Dulu Kartini menginginkan perempuan belajar membaca dan menulis. Hari ini, pertanyaannya berubah: apakah perempuan diajak membaca data dan menulis algoritma? Apakah mereka hanya menjadi pengguna, atau juga meretas teknologi? Apakah perempuan desa mendapat sinyal setara dengan perempuan kota? Akses ke laboratorium, beasiswa luar negeri, dan startup digital — benar-benar terbuka bagi semua?
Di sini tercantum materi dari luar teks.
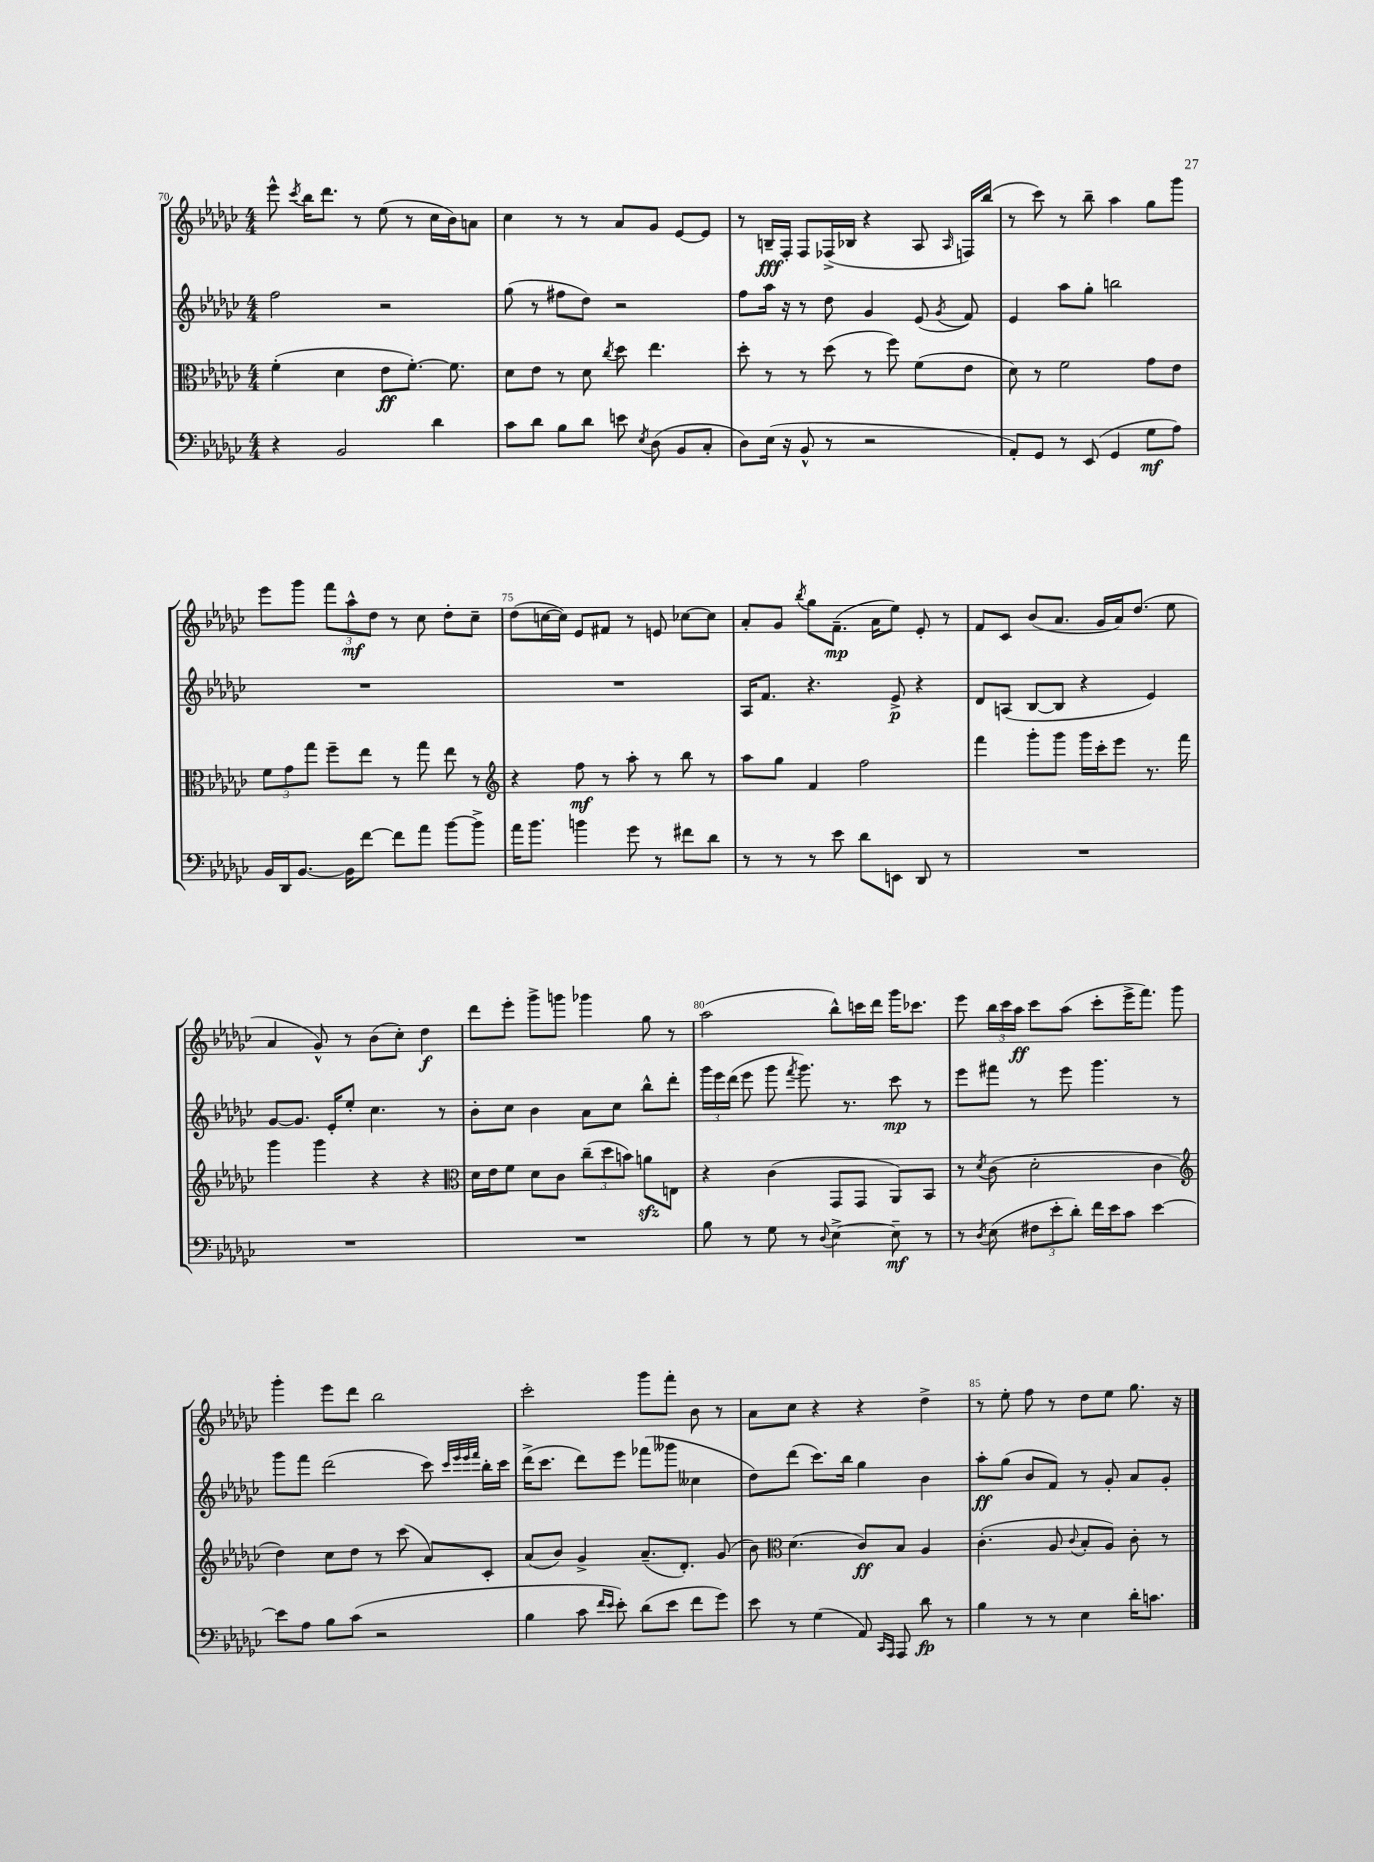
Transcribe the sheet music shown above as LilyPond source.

Zaman telah bergeser. Namun kesenjangan masih menyelinap seperti bayangan di sore hari. Masih ada perempuan terkekang, bukan oleh tembok pingitan, melainkan bias sosial, ekonomi, dan ekspektasi menyamar bagai nasehat: “Sudah, tidak usah muluk-muluk.” Seandainya Kartini masih hidup hari ini, mungkin ia akan berseru: “Muluk-muluklah! Dunia ini milik mereka yang berani membayangkan sesuatu lebih.”
Kini telah lahir banyak Kartini baru. Mereka tak menulis surat ke Belanda, melainkan jurnal ilmiah grade internasional. Tak mendirikan sekolah anak perempuan, tapi platform edukasi untuk ribuan siswa dari Sabang sampai Merauke. Tak menunggang kuda, tapi berselancar di arus data. Ilmuwan, pemrogram, pengusaha, pendidik, menteri — membawa semangat Kartini dalam rupa baru.
Apakah perempuan muda masa kini benar-benar menguasai sains dan teknologi? Sebagian besar, ya. Namun realitas tetap seperti jalan belum semua teraspal. Ada jalur mulus, ada pula berbatu. Ada perempuan melesat, lainnya tertatih. Perjuangan Kartini belum rampung.
Kartini di era digital bukan sekadar peringatan tiap April. Ia pengingat harian bahwa terang tak hanya datang dari listrik atau jaringan 5G, melainkan dari pikiran merdeka. Perempuan, sebagaimana laki-laki, berhak dan wajib menyalakan terang itu.
Selama masih ada satu perempuan takut bermimpi karena ia perempuan, Kartini belum benar-benar tiba di tujuannya. Namun, selama masih ada satu perempuan berani berkata “aku bisa”, maka dari layar mana pun ia berbicara — Kartini akan tersenyum dari kejauhan.